- Created by: Prayoon Chanyavongs

In-universe information
- Species: human
- Gender: Male

= Sooklek =

Sooklek (ศุขเล็ก, ) is a Thai cartoon character created by Prayoon Chanyavongs in the likay style. He is characterized by a "jaunty feather stuck in a band around his head and carrying a sword in one hand." Prayoon's son was named after this character.

==History==
Sooklek was first popularized as the titular role in the cartoon series Prince Chantarakob (จันทโครพ) and eventually became a public personality as creator Prayoon used the character in his satirical cartoons. His name means "happy, good fellow".

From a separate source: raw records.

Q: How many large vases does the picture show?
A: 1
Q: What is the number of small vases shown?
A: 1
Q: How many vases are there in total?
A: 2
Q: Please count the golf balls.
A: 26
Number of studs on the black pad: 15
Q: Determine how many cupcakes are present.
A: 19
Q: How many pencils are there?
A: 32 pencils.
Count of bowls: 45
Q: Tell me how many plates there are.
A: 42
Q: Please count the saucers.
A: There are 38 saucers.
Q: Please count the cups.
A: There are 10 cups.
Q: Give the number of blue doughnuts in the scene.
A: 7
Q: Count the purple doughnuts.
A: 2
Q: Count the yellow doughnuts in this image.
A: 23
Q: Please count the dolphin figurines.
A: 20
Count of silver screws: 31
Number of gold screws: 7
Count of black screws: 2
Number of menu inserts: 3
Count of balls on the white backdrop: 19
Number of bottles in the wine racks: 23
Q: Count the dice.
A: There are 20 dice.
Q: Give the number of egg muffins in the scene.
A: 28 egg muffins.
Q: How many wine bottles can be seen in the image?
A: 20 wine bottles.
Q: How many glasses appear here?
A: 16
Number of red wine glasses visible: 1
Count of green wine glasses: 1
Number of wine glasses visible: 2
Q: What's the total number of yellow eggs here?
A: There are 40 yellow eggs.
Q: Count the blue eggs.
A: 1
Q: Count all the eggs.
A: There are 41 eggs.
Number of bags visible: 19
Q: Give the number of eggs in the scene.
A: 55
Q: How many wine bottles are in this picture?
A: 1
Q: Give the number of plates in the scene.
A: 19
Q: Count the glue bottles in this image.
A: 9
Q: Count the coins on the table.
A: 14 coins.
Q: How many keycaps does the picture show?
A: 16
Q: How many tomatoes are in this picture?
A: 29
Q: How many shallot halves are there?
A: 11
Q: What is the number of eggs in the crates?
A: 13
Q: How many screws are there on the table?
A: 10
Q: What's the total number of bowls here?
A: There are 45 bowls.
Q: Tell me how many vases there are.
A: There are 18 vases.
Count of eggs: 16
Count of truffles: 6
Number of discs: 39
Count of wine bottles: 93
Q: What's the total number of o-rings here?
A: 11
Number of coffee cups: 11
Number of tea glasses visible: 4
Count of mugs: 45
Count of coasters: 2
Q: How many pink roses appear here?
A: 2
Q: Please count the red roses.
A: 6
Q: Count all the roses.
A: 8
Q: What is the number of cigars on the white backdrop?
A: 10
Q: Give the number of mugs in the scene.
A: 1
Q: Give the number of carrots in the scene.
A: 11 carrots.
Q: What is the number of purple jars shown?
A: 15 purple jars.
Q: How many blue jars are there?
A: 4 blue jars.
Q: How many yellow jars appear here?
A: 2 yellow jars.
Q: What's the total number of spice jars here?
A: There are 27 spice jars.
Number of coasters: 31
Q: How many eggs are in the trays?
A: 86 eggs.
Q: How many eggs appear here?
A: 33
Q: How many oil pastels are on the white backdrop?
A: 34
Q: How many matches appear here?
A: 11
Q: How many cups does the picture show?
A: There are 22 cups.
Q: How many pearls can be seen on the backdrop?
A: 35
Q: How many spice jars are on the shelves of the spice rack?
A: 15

When Field Marshal Thanom Kittikachorn gave out an order for Prayoon to stop his political cartoons in 1968, Sooklek was drawn with lips sewn together. Another warning from the government brought about change in Sooklek as the sewn lips were replaced by a big mustache. Sooklek regained his mouth with the ouster of Thanom in 1973.

==Adaptation==
An animation series in both 2D and 3D has been produced with Sooklek in the starring role. A commemorative book has also been launched by the Prayoon Foundation. The book is divided into two sections with the first focusing on Sooklek and the second about Prayoon's life and works.

To commemorate Prayoon's centenary, the Thailand Post launched a sheet of stamps. In addition, a local brand is producing T-shirts featuring Sooklek characters with part of the proceeds going to Prayoon Foundation.